L’alibi (fasullo) fornito dalla madre al ragazzo

Un dettaglio, quello del pasto, decisivo per contestare l’alibi del 17enne fermato per l’omicidio. La madre del ragazzo, infatti, ha fornito una versione che non ha convinto gli investigatori. Secondo la donna, quel giorno avrebbe accompagnato il figlio a Dongo per la lezione di guida intorno a mezzogiorno. Ma la prima telecamera che inquadra il passaggio dell’auto della madre verso il lago, lo registra alle 14.16 del 24 settembre. Una circostanza che colloca i due a Catasco in un lasso di tempo che coincide perfettamente con quello della morte di Montini.

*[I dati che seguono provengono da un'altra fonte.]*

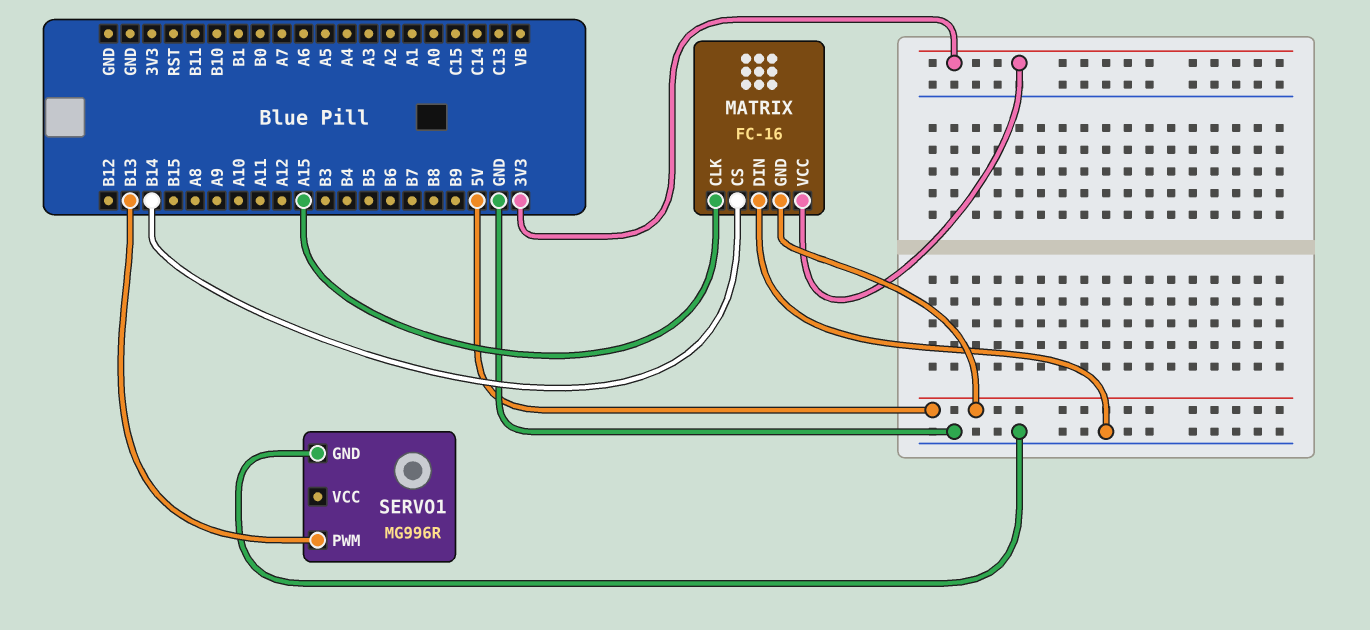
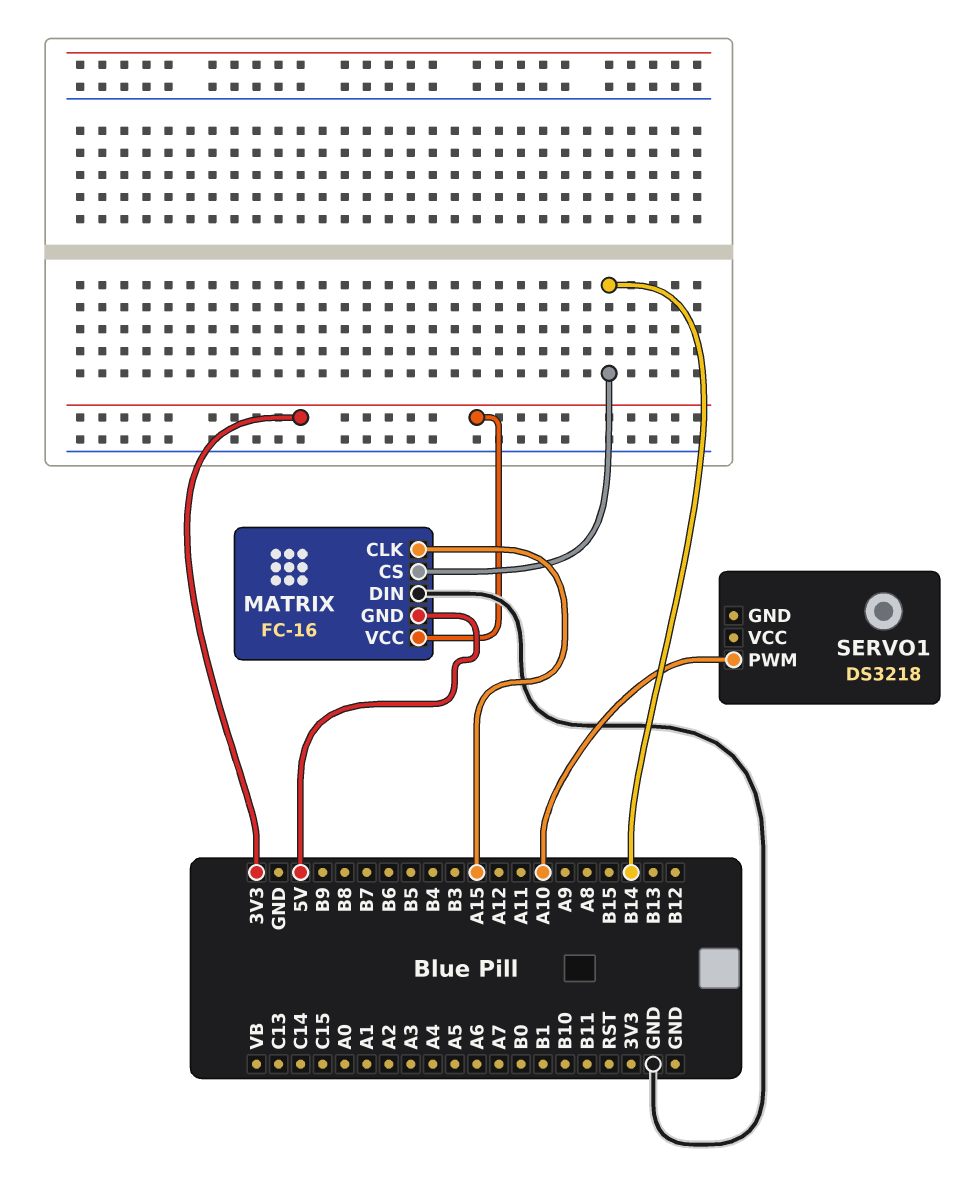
SERVO1: MG996R -> DS3218
SERVO1 pin GND: GND -> none
SERVO1 pin PWM: B13 -> A10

Resta l’ombra del complice

Ed è anche per questo che sono in corso approfondimenti sulla presenza di un eventuale complice del ragazzo nel delitto dell’ex vicesindaco. Siamo sicuri che abbia fatto tutto da solo? Un interrogativo legittimo per chi indaga.

Il dna inchioda infatti il 17enne alle sue responsabilità e, poco prima dell’arresto, a casa del ragazzo era stato ritrovato un coltello uguale a quello usato per il delitto. Tuttavia finché non sarà ricostruita l’esatta dinamica dell’omicidio e non emergerà con chiarezza il movente, l’inchiesta sull’omicidio Montini è tutt’altro che chiusa.